"You are all that you have been."
As Dr. Diane Christian took us on a journey through our past semester's learning in English 375, Heaven, Hell and Judgment, she expressed many ideas but this is the one that stuck out to me the most.
This is the one I started to think about. This is the one that I will most likely lay awake tonight, considering as I stare up at a ceiling full of inspiring quotations.
"You are all that you have been."
By all definitions it has been a "good" freshman year. I kept up with my studies and found a group of friends I'm convinced will follow me to the end (and I am willing to follow each of them just as far).
I've even given myself a purpose within the UB community as next year's senior photo editor here at The Spectrum.
Most importantly, however, I've started to be honest about who I am.
For five years, I've lied to myself about my sexuality. I have hated myself, struggling to change something that I now understand is simply impossible to change.
I am gay, and no matter what anyone tries to tell me, I know that is who I am and there is nothing wrong with that.
I am as God made me, and I will forever be proud to live the life He has blessed me with.
We all have something we lie to ourselves about. It might be our sexuality, a vice we cannot resist, or a viewpoint we are unwilling to admit. It is only natural to be ashamed of parts of ourselves, but a part of growing up is learning to accept those parts of ourselves we'd rather not.
I'm not saying I'm more of an adult than others. In fact, if you've seen me on campus, I'm far from "adulthood".
I'm the kid who sings on his way to classes, or at the very least mouths every single word to Shania Twain's "Man, I Feel Like A Woman!" as the song pumps through my ear buds. Not exactly the epitome of adulthood.
While I may not be an adult, I feel that I have achieved a certain level of understanding in my life. I hold a strong belief that every moment before the present influences who we are right now—even the seemingly insignificant ones.

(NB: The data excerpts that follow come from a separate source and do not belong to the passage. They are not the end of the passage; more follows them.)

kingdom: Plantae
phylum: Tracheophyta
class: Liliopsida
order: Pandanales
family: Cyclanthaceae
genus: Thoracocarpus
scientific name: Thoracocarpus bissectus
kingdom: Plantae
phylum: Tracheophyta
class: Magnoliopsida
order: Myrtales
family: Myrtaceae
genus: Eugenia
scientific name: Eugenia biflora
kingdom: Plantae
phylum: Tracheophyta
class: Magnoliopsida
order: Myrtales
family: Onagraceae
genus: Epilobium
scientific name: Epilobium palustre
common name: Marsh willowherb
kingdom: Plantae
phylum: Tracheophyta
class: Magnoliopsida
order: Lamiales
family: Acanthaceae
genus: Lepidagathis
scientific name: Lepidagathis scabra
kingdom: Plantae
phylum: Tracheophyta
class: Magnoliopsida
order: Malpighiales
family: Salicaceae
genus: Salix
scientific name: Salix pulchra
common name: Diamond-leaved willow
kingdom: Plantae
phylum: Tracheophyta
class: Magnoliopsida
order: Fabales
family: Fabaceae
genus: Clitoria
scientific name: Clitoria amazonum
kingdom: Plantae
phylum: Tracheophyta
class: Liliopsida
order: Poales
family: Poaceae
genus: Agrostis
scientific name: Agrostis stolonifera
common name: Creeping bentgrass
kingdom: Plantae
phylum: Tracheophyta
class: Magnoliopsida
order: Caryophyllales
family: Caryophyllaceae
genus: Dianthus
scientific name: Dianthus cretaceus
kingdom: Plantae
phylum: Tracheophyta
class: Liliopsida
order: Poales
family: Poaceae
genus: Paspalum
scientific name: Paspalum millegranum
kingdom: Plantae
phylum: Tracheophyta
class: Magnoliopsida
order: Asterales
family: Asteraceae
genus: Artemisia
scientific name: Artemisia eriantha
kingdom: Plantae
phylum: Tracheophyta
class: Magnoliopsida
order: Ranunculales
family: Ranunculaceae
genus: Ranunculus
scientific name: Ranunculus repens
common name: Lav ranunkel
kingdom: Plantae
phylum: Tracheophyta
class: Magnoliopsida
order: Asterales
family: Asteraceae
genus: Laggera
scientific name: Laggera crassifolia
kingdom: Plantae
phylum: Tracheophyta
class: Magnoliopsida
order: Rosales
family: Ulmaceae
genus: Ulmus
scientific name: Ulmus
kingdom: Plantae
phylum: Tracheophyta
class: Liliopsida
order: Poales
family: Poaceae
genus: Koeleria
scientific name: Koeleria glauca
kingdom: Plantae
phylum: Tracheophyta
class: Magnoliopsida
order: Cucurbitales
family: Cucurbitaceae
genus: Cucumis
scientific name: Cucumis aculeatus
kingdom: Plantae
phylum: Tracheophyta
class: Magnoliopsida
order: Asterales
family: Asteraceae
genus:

Something as simple as a sneeze can save your life, if it serves to hold you back from stepping into oncoming traffic. Every moment counts, and every moment should be appreciated as such—an immeasurable gift that brought you to the moment of infinite possibility that we call "now."
If there is anything my freshman year has taught me, it can be quickly summed up in the memorable words of Dr. Christian, "you are all that you have been."
Every moment you are alive defines you. I am a homosexual male, but I am also a teenager mounting the stage, heart pounding as I reach out for my diploma.
I may be a college student partying at nightclubs, but I am also a three-year-old, content with a kiddy pool and a bucket in the backyard on a hot summer day.
You may be a college student or a professor, or even a visitor to our beautiful UB campus, but you are so much more than that. You are the son who once argued with his father about a curfew, or a sister who fought over who got to play with the Ken doll that afternoon.
You are a friend to someone and an idol to another.
You are a human being, blessed with yet another day on this amazing, complex, beautiful earth.
"You are what you have been."
The past is set. You cannot change who you have been but the future is undetermined. Who you will be is up to you so make every moment count. Appreciate all that has brought you here and above all, be true to yourself.
Because in the end, who you are is really all you get to claim as your own.